* _Problem requirements_:
What you return must match the entries word for word, minus the pictures.

================

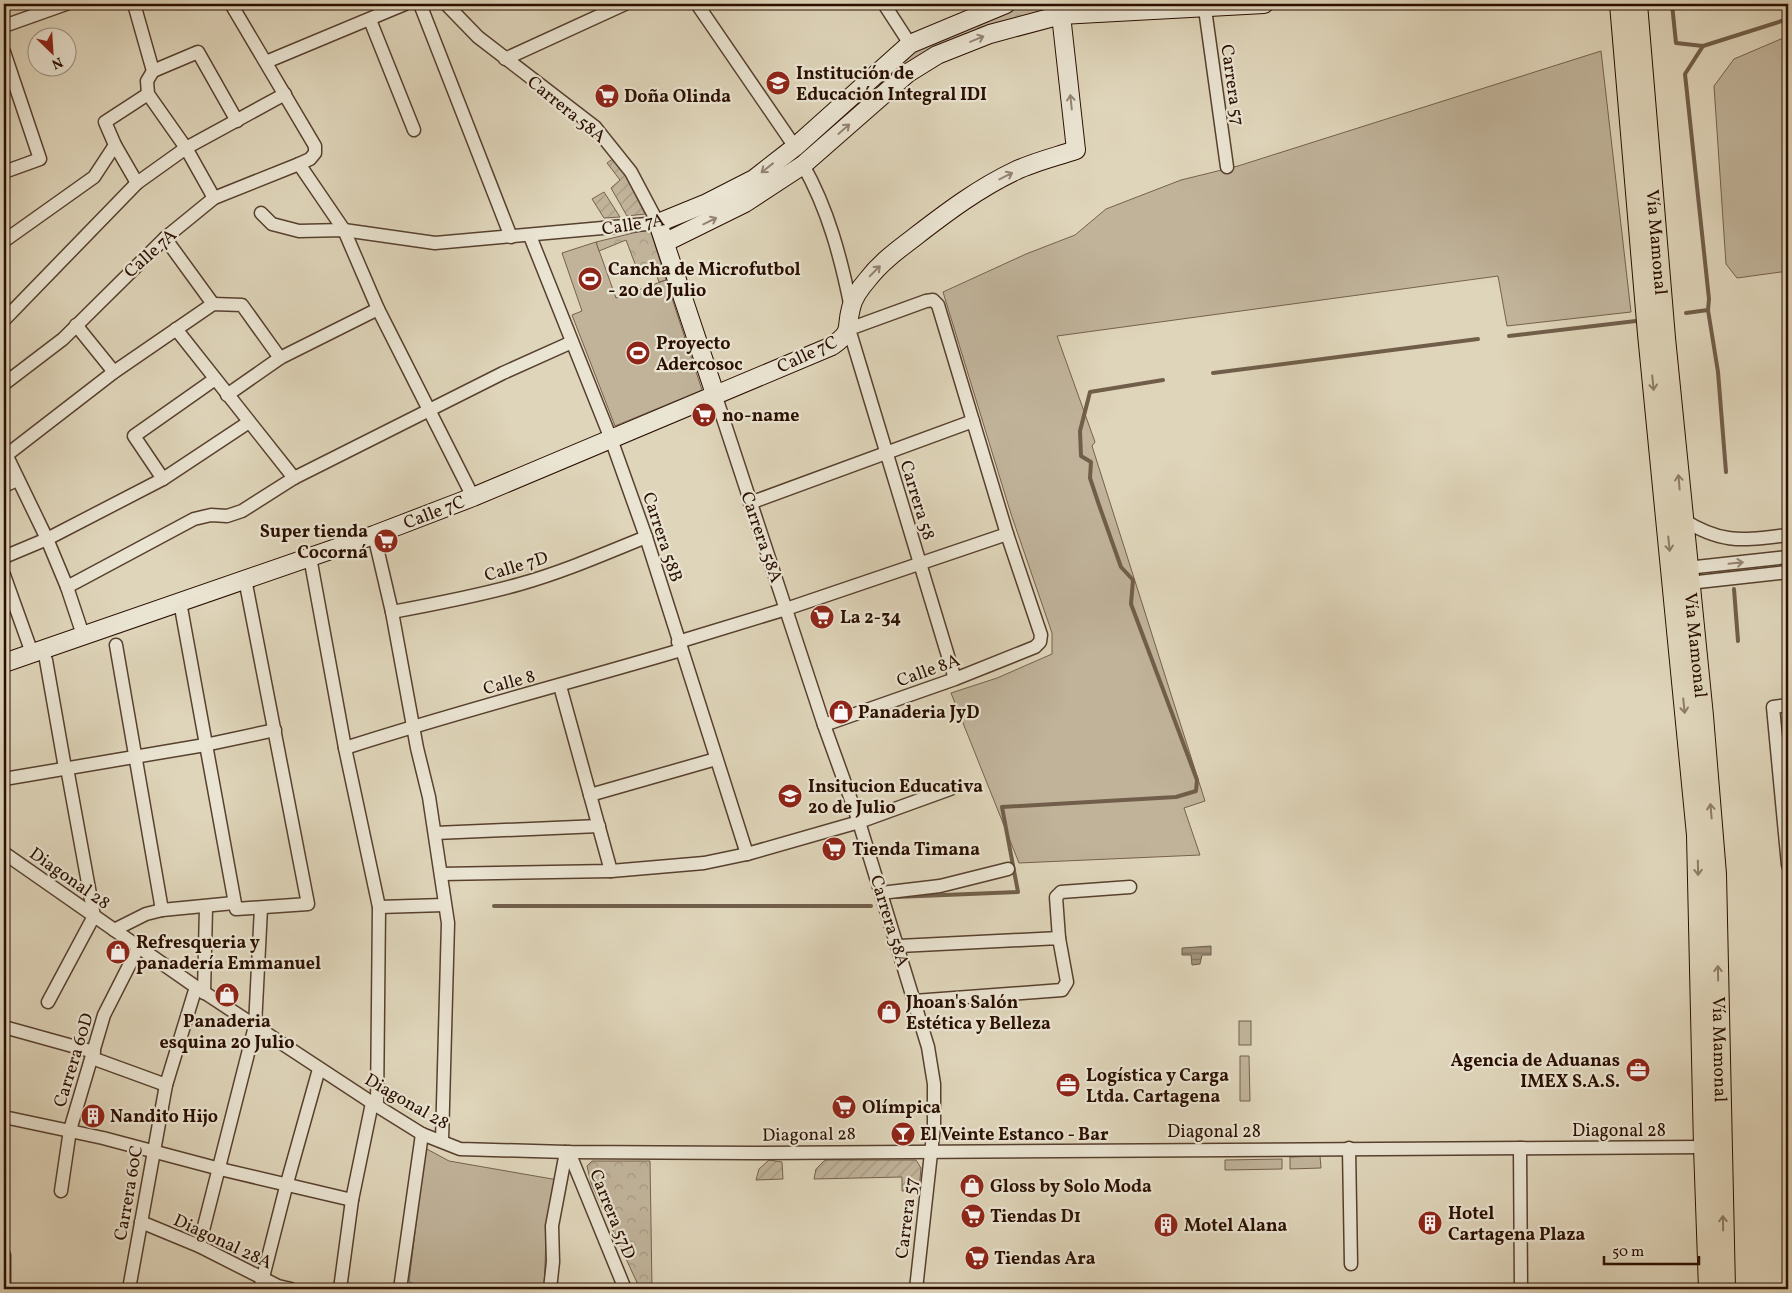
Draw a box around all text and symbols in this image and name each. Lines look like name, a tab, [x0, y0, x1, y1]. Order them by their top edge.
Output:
north arrow	[28, 28, 78, 78]
one-way arrow	[969, 34, 984, 43]
street label: Carrera 57	[1213, 43, 1250, 127]
text: N	[48, 52, 65, 73]
place label: Institución de Educación Integral IDI	[796, 62, 987, 108]
school or university icon: Institución de Educación Integral IDI	[765, 70, 791, 96]
street label: Carrera 58A	[521, 71, 611, 150]
supermarket icon: Doña Olinda	[594, 83, 620, 109]
place label: Doña Olinda	[624, 85, 731, 110]
one-way arrow	[1066, 94, 1075, 110]
one-way arrow	[837, 123, 850, 135]
one-way arrow	[761, 163, 774, 174]
one-way arrow	[998, 171, 1013, 180]
street label: Vía Mamonal	[1639, 189, 1672, 296]
street label: Calle 7A	[600, 208, 667, 243]
one-way arrow	[702, 216, 717, 225]
street label: Calle 7A	[119, 223, 183, 285]
place label: Cancha de Microfutbol - 20 de Julio	[608, 258, 801, 304]
one-way arrow	[869, 265, 881, 277]
sports icon: Cancha de Microfutbol - 20 de Julio	[577, 266, 603, 292]
street label: Calle 7C	[773, 330, 842, 380]
place label: Proyecto Adercosoc	[656, 332, 743, 378]
sports icon: Proyecto Adercosoc	[625, 340, 651, 366]
one-way arrow	[1648, 374, 1658, 390]
supermarket icon: no-name	[691, 402, 717, 428]
place label: no-name	[722, 404, 799, 429]
street label: Carrera 58	[893, 457, 941, 543]
one-way arrow	[1674, 474, 1684, 490]
street label: Carrera 58B	[635, 489, 688, 586]
street label: Carrera 58A	[733, 489, 788, 587]
street label: Calle 7C	[400, 490, 469, 537]
place label: Super tienda Cocorná	[260, 520, 368, 566]
supermarket icon: Super tienda Cocorná	[373, 528, 399, 554]
one-way arrow	[1664, 536, 1674, 552]
street label: Calle 7D	[481, 546, 551, 589]
one-way arrow	[1727, 558, 1743, 568]
street label: Vía Mamonal	[1677, 592, 1712, 699]
supermarket icon: La 2-34	[809, 604, 835, 630]
place label: La 2-34	[840, 606, 901, 631]
street label: Calle 8A	[893, 648, 964, 694]
street label: Calle 8	[481, 665, 538, 702]
one-way arrow	[1680, 698, 1689, 714]
shop icon: Panaderia JyD	[828, 699, 854, 725]
place label: Panaderia JyD	[858, 701, 979, 726]
place label: Insitucion Educativa 20 de Julio	[808, 775, 983, 821]
school or university icon: Insitucion Educativa 20 de Julio	[777, 783, 803, 809]
one-way arrow	[1706, 803, 1716, 819]
supermarket icon: Tienda Timana	[821, 836, 847, 862]
place label: Tienda Timana	[852, 838, 980, 863]
street label: Diagonal 28	[24, 842, 115, 916]
one-way arrow	[1693, 860, 1703, 876]
street label: Carrera 58A	[863, 872, 914, 971]
place label: Refresqueria y panadería Emmanuel	[136, 931, 321, 977]
shop icon: Refresqueria y panadería Emmanuel	[105, 939, 131, 965]
one-way arrow	[1713, 965, 1723, 982]
shop icon: Panaderia esquina 20 Julio	[214, 982, 240, 1008]
place label: Jhoan's Salón Estética y Belleza	[905, 991, 1051, 1037]
street label: Vía Mamonal	[1705, 996, 1732, 1102]
shop icon: Jhoan's Salón Estética y Belleza	[876, 999, 902, 1025]
street label: Carrera 60D	[48, 1010, 101, 1111]
place label: Panaderia esquina 20 Julio	[160, 1010, 294, 1056]
place label: Agencia de Aduanas IMEX S.A.S.	[1450, 1049, 1620, 1095]
office icon: Agencia de Aduanas IMEX S.A.S.	[1625, 1057, 1651, 1083]
place label: Logística y Carga Ltda. Cartagena	[1086, 1064, 1229, 1110]
street label: Diagonal 28	[359, 1068, 453, 1137]
office icon: Logística y Carga Ltda. Cartagena	[1055, 1072, 1081, 1098]
supermarket icon: Olímpica	[831, 1094, 857, 1120]
place label: Olímpica	[862, 1096, 941, 1121]
building icon: Nandito Hijo	[80, 1103, 106, 1129]
place label: Nandito Hijo	[110, 1105, 218, 1130]
street label: Diagonal 28	[1572, 1119, 1666, 1144]
street label: Diagonal 28	[1167, 1120, 1261, 1145]
bar icon: El Veinte Estanco - Bar	[890, 1121, 916, 1147]
street label: Diagonal 28	[762, 1122, 856, 1149]
place label: El Veinte Estanco - Bar	[920, 1123, 1109, 1148]
street label: Carrera 60C	[109, 1144, 150, 1243]
street label: Carrera 57D	[582, 1166, 641, 1263]
shop icon: Gloss by Solo Moda	[959, 1173, 985, 1199]
place label: Gloss by Solo Moda	[990, 1175, 1152, 1200]
street label: Carrera 57	[890, 1176, 925, 1260]
place label: Hotel Cartagena Plaza	[1448, 1202, 1586, 1248]
supermarket icon: Tiendas D1	[960, 1203, 986, 1229]
place label: Tiendas D1	[990, 1205, 1081, 1230]
street label: Diagonal 28A	[169, 1209, 276, 1276]
building icon: Hotel Cartagena Plaza	[1417, 1210, 1443, 1236]
building icon: Motel Alana	[1153, 1212, 1179, 1238]
place label: Motel Alana	[1184, 1214, 1288, 1239]
one-way arrow	[1718, 1215, 1728, 1232]
scale bar	[1604, 1233, 1700, 1265]
text: 50 m	[1612, 1242, 1644, 1263]
supermarket icon: Tiendas Ara	[964, 1245, 990, 1271]
place label: Tiendas Ara	[994, 1247, 1096, 1272]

================

* _Result of the task_:
Draw a box around all text and symbols in this image and name each. Lines look like name, a tab, [x0, y0, x1, y1]. Order them by their top edge.
Output:
north arrow	[28, 28, 78, 78]
one-way arrow	[969, 34, 984, 43]
street label: Carrera 57	[1213, 43, 1250, 127]
text: N	[48, 52, 65, 73]
place label: Institución de Educación Integral IDI	[796, 62, 987, 108]
school or university icon: Institución de Educación Integral IDI	[765, 70, 791, 96]
street label: Carrera 58A	[521, 71, 611, 150]
supermarket icon: Doña Olinda	[594, 83, 620, 109]
place label: Doña Olinda	[624, 85, 731, 110]
one-way arrow	[1066, 94, 1075, 110]
one-way arrow	[837, 123, 850, 135]
one-way arrow	[761, 163, 774, 174]
one-way arrow	[998, 171, 1013, 180]
street label: Vía Mamonal	[1639, 189, 1672, 296]
street label: Calle 7A	[600, 208, 667, 243]
one-way arrow	[702, 216, 717, 225]
street label: Calle 7A	[119, 223, 183, 285]
place label: Cancha de Microfutbol - 20 de Julio	[608, 258, 801, 304]
one-way arrow	[869, 265, 881, 277]
sports icon: Cancha de Microfutbol - 20 de Julio	[577, 266, 603, 292]
street label: Calle 7C	[773, 330, 842, 380]
place label: Proyecto Adercosoc	[656, 332, 743, 378]
sports icon: Proyecto Adercosoc	[625, 340, 651, 366]
one-way arrow	[1648, 374, 1658, 390]
supermarket icon: no-name	[691, 402, 717, 428]
place label: no-name	[722, 404, 799, 429]
street label: Carrera 58	[893, 457, 941, 543]
one-way arrow	[1674, 474, 1684, 490]
street label: Carrera 58B	[635, 489, 688, 586]
street label: Carrera 58A	[733, 489, 788, 587]
street label: Calle 7C	[400, 490, 469, 537]
place label: Super tienda Cocorná	[260, 520, 368, 566]
supermarket icon: Super tienda Cocorná	[373, 528, 399, 554]
one-way arrow	[1664, 536, 1674, 552]
street label: Calle 7D	[481, 546, 551, 589]
one-way arrow	[1727, 558, 1743, 568]
street label: Vía Mamonal	[1677, 592, 1712, 699]
supermarket icon: La 2-34	[809, 604, 835, 630]
place label: La 2-34	[840, 606, 901, 631]
street label: Calle 8A	[893, 648, 964, 694]
street label: Calle 8	[481, 665, 538, 702]
one-way arrow	[1680, 698, 1689, 714]
shop icon: Panaderia JyD	[828, 699, 854, 725]
place label: Panaderia JyD	[858, 701, 979, 726]
place label: Insitucion Educativa 20 de Julio	[808, 775, 983, 821]
school or university icon: Insitucion Educativa 20 de Julio	[777, 783, 803, 809]
one-way arrow	[1706, 803, 1716, 819]
supermarket icon: Tienda Timana	[821, 836, 847, 862]
place label: Tienda Timana	[852, 838, 980, 863]
street label: Diagonal 28	[24, 842, 115, 916]
one-way arrow	[1693, 860, 1703, 876]
street label: Carrera 58A	[863, 872, 914, 971]
place label: Refresqueria y panadería Emmanuel	[136, 931, 321, 977]
shop icon: Refresqueria y panadería Emmanuel	[105, 939, 131, 965]
one-way arrow	[1713, 965, 1723, 982]
shop icon: Panaderia esquina 20 Julio	[214, 982, 240, 1008]
place label: Jhoan's Salón Estética y Belleza	[905, 991, 1051, 1037]
street label: Vía Mamonal	[1705, 996, 1732, 1102]
shop icon: Jhoan's Salón Estética y Belleza	[876, 999, 902, 1025]
street label: Carrera 60D	[48, 1010, 101, 1111]
place label: Panaderia esquina 20 Julio	[160, 1010, 294, 1056]
place label: Agencia de Aduanas IMEX S.A.S.	[1450, 1049, 1620, 1095]
office icon: Agencia de Aduanas IMEX S.A.S.	[1625, 1057, 1651, 1083]
place label: Logística y Carga Ltda. Cartagena	[1086, 1064, 1229, 1110]
street label: Diagonal 28	[359, 1068, 453, 1137]
office icon: Logística y Carga Ltda. Cartagena	[1055, 1072, 1081, 1098]
supermarket icon: Olímpica	[831, 1094, 857, 1120]
place label: Olímpica	[862, 1096, 941, 1121]
building icon: Nandito Hijo	[80, 1103, 106, 1129]
place label: Nandito Hijo	[110, 1105, 218, 1130]
street label: Diagonal 28	[1572, 1119, 1666, 1144]
street label: Diagonal 28	[1167, 1120, 1261, 1145]
bar icon: El Veinte Estanco - Bar	[890, 1121, 916, 1147]
street label: Diagonal 28	[762, 1122, 856, 1149]
place label: El Veinte Estanco - Bar	[920, 1123, 1109, 1148]
street label: Carrera 60C	[109, 1144, 150, 1243]
street label: Carrera 57D	[582, 1166, 641, 1263]
shop icon: Gloss by Solo Moda	[959, 1173, 985, 1199]
place label: Gloss by Solo Moda	[990, 1175, 1152, 1200]
street label: Carrera 57	[890, 1176, 925, 1260]
place label: Hotel Cartagena Plaza	[1448, 1202, 1586, 1248]
supermarket icon: Tiendas D1	[960, 1203, 986, 1229]
place label: Tiendas D1	[990, 1205, 1081, 1230]
street label: Diagonal 28A	[169, 1209, 276, 1276]
building icon: Hotel Cartagena Plaza	[1417, 1210, 1443, 1236]
building icon: Motel Alana	[1153, 1212, 1179, 1238]
place label: Motel Alana	[1184, 1214, 1288, 1239]
one-way arrow	[1718, 1215, 1728, 1232]
scale bar	[1604, 1233, 1700, 1265]
text: 50 m	[1612, 1242, 1644, 1263]
supermarket icon: Tiendas Ara	[964, 1245, 990, 1271]
place label: Tiendas Ara	[994, 1247, 1096, 1272]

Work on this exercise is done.